§ **About this task**
From the first line to the last, set down the data exactly as given.

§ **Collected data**
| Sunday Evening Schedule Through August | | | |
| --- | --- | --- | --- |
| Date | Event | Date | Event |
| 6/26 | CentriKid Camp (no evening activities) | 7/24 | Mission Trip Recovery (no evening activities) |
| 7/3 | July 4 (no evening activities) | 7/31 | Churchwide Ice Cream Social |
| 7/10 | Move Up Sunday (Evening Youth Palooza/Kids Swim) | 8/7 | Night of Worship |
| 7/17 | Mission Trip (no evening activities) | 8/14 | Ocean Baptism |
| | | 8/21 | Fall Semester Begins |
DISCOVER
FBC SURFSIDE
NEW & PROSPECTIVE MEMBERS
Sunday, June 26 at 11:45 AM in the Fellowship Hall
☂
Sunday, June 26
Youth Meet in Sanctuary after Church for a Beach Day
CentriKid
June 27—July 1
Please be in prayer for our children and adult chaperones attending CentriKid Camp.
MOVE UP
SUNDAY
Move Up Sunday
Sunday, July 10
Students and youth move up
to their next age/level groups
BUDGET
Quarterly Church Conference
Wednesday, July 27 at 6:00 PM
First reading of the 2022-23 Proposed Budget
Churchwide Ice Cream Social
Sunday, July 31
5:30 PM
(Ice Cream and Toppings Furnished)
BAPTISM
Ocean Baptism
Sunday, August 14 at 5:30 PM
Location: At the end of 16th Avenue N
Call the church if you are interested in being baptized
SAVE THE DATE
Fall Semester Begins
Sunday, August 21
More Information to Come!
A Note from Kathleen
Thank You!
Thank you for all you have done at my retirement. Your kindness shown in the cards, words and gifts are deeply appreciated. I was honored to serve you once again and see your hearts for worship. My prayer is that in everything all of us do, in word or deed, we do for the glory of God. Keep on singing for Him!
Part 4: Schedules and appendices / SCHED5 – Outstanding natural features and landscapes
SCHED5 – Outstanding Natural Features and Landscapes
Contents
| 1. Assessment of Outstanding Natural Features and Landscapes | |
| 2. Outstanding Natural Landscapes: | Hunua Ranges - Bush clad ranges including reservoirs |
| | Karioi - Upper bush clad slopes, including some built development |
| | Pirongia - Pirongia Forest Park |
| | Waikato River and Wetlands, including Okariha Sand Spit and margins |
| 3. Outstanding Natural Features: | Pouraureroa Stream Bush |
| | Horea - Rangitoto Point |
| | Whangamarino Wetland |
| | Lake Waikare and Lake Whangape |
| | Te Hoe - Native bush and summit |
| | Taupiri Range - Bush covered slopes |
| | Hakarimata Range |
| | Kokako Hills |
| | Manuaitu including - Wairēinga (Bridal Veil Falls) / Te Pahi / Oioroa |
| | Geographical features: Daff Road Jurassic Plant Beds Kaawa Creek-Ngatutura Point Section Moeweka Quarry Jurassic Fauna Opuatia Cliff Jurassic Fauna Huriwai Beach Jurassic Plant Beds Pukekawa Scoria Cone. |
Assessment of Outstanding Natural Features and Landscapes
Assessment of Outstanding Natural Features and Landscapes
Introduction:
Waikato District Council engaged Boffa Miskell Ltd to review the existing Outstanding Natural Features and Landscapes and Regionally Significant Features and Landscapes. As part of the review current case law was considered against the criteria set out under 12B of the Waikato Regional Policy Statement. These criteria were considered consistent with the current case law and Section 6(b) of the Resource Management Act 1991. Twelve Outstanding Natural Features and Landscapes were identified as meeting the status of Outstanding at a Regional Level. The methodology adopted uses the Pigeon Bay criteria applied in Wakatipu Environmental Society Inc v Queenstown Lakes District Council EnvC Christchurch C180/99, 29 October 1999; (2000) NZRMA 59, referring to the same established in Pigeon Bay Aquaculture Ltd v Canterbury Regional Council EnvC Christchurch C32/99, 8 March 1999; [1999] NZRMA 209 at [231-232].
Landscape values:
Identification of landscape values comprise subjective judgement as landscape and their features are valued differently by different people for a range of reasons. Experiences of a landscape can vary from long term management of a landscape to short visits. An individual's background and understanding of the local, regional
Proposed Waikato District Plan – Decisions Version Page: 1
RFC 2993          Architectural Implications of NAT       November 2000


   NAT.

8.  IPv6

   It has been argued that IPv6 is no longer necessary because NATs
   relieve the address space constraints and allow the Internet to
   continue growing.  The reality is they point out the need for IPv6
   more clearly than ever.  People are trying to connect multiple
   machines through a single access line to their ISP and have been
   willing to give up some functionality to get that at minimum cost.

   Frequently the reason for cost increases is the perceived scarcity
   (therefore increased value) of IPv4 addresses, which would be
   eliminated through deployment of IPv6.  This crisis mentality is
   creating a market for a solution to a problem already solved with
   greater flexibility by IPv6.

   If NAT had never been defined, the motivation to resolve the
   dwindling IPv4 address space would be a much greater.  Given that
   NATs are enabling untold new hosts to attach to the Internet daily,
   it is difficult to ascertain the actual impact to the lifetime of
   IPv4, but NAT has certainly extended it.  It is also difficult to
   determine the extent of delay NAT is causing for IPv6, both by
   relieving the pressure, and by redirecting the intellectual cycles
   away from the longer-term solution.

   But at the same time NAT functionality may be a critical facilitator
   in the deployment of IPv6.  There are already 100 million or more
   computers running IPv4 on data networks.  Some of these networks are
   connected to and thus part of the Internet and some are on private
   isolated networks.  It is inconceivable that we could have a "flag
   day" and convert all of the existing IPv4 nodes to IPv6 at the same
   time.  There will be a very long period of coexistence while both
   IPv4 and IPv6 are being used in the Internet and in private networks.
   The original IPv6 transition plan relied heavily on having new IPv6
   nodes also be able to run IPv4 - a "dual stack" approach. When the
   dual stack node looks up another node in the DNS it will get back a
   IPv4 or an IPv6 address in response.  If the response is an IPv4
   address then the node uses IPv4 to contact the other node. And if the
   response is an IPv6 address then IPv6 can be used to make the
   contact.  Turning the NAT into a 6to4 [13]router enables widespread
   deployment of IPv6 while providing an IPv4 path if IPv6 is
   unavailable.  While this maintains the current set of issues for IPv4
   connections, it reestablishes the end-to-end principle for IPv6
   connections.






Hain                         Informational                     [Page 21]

§ **Task output**
| Sunday Evening Schedule Through August | | | |
| --- | --- | --- | --- |
| Date | Event | Date | Event |
| 6/26 | CentriKid Camp (no evening activities) | 7/24 | Mission Trip Recovery (no evening activities) |
| 7/3 | July 4 (no evening activities) | 7/31 | Churchwide Ice Cream Social |
| 7/10 | Move Up Sunday (Evening Youth Palooza/Kids Swim) | 8/7 | Night of Worship |
| 7/17 | Mission Trip (no evening activities) | 8/14 | Ocean Baptism |
| | | 8/21 | Fall Semester Begins |
DISCOVER
FBC SURFSIDE
NEW & PROSPECTIVE MEMBERS
Sunday, June 26 at 11:45 AM in the Fellowship Hall
☂
Sunday, June 26
Youth Meet in Sanctuary after Church for a Beach Day
CentriKid
June 27—July 1
Please be in prayer for our children and adult chaperones attending CentriKid Camp.
MOVE UP
SUNDAY
Move Up Sunday
Sunday, July 10
Students and youth move up
to their next age/level groups
BUDGET
Quarterly Church Conference
Wednesday, July 27 at 6:00 PM
First reading of the 2022-23 Proposed Budget
Churchwide Ice Cream Social
Sunday, July 31
5:30 PM
(Ice Cream and Toppings Furnished)
BAPTISM
Ocean Baptism
Sunday, August 14 at 5:30 PM
Location: At the end of 16th Avenue N
Call the church if you are interested in being baptized
SAVE THE DATE
Fall Semester Begins
Sunday, August 21
More Information to Come!
A Note from Kathleen
Thank You!
Thank you for all you have done at my retirement. Your kindness shown in the cards, words and gifts are deeply appreciated. I was honored to serve you once again and see your hearts for worship. My prayer is that in everything all of us do, in word or deed, we do for the glory of God. Keep on singing for Him!
Part 4: Schedules and appendices / SCHED5 – Outstanding natural features and landscapes
SCHED5 – Outstanding Natural Features and Landscapes
Contents
| 1. Assessment of Outstanding Natural Features and Landscapes | |
| 2. Outstanding Natural Landscapes: | Hunua Ranges - Bush clad ranges including reservoirs |
| | Karioi - Upper bush clad slopes, including some built development |
| | Pirongia - Pirongia Forest Park |
| | Waikato River and Wetlands, including Okariha Sand Spit and margins |
| 3. Outstanding Natural Features: | Pouraureroa Stream Bush |
| | Horea - Rangitoto Point |
| | Whangamarino Wetland |
| | Lake Waikare and Lake Whangape |
| | Te Hoe - Native bush and summit |
| | Taupiri Range - Bush covered slopes |
| | Hakarimata Range |
| | Kokako Hills |
| | Manuaitu including - Wairēinga (Bridal Veil Falls) / Te Pahi / Oioroa |
| | Geographical features: Daff Road Jurassic Plant Beds Kaawa Creek-Ngatutura Point Section Moeweka Quarry Jurassic Fauna Opuatia Cliff Jurassic Fauna Huriwai Beach Jurassic Plant Beds Pukekawa Scoria Cone. |
Assessment of Outstanding Natural Features and Landscapes
Assessment of Outstanding Natural Features and Landscapes
Introduction:
Waikato District Council engaged Boffa Miskell Ltd to review the existing Outstanding Natural Features and Landscapes and Regionally Significant Features and Landscapes. As part of the review current case law was considered against the criteria set out under 12B of the Waikato Regional Policy Statement. These criteria were considered consistent with the current case law and Section 6(b) of the Resource Management Act 1991. Twelve Outstanding Natural Features and Landscapes were identified as meeting the status of Outstanding at a Regional Level. The methodology adopted uses the Pigeon Bay criteria applied in Wakatipu Environmental Society Inc v Queenstown Lakes District Council EnvC Christchurch C180/99, 29 October 1999; (2000) NZRMA 59, referring to the same established in Pigeon Bay Aquaculture Ltd v Canterbury Regional Council EnvC Christchurch C32/99, 8 March 1999; [1999] NZRMA 209 at [231-232].
Landscape values:
Identification of landscape values comprise subjective judgement as landscape and their features are valued differently by different people for a range of reasons. Experiences of a landscape can vary from long term management of a landscape to short visits. An individual's background and understanding of the local, regional
Proposed Waikato District Plan – Decisions Version Page: 1
RFC 2993          Architectural Implications of NAT       November 2000


   NAT.

8.  IPv6

   It has been argued that IPv6 is no longer necessary because NATs
   relieve the address space constraints and allow the Internet to
   continue growing.  The reality is they point out the need for IPv6
   more clearly than ever.  People are trying to connect multiple
   machines through a single access line to their ISP and have been
   willing to give up some functionality to get that at minimum cost.

   Frequently the reason for cost increases is the perceived scarcity
   (therefore increased value) of IPv4 addresses, which would be
   eliminated through deployment of IPv6.  This crisis mentality is
   creating a market for a solution to a problem already solved with
   greater flexibility by IPv6.

   If NAT had never been defined, the motivation to resolve the
   dwindling IPv4 address space would be a much greater.  Given that
   NATs are enabling untold new hosts to attach to the Internet daily,
   it is difficult to ascertain the actual impact to the lifetime of
   IPv4, but NAT has certainly extended it.  It is also difficult to
   determine the extent of delay NAT is causing for IPv6, both by
   relieving the pressure, and by redirecting the intellectual cycles
   away from the longer-term solution.

   But at the same time NAT functionality may be a critical facilitator
   in the deployment of IPv6.  There are already 100 million or more
   computers running IPv4 on data networks.  Some of these networks are
   connected to and thus part of the Internet and some are on private
   isolated networks.  It is inconceivable that we could have a "flag
   day" and convert all of the existing IPv4 nodes to IPv6 at the same
   time.  There will be a very long period of coexistence while both
   IPv4 and IPv6 are being used in the Internet and in private networks.
   The original IPv6 transition plan relied heavily on having new IPv6
   nodes also be able to run IPv4 - a "dual stack" approach. When the
   dual stack node looks up another node in the DNS it will get back a
   IPv4 or an IPv6 address in response.  If the response is an IPv4
   address then the node uses IPv4 to contact the other node. And if the
   response is an IPv6 address then IPv6 can be used to make the
   contact.  Turning the NAT into a 6to4 [13]router enables widespread
   deployment of IPv6 while providing an IPv4 path if IPv6 is
   unavailable.  While this maintains the current set of issues for IPv4
   connections, it reestablishes the end-to-end principle for IPv6
   connections.






Hain                         Informational                     [Page 21]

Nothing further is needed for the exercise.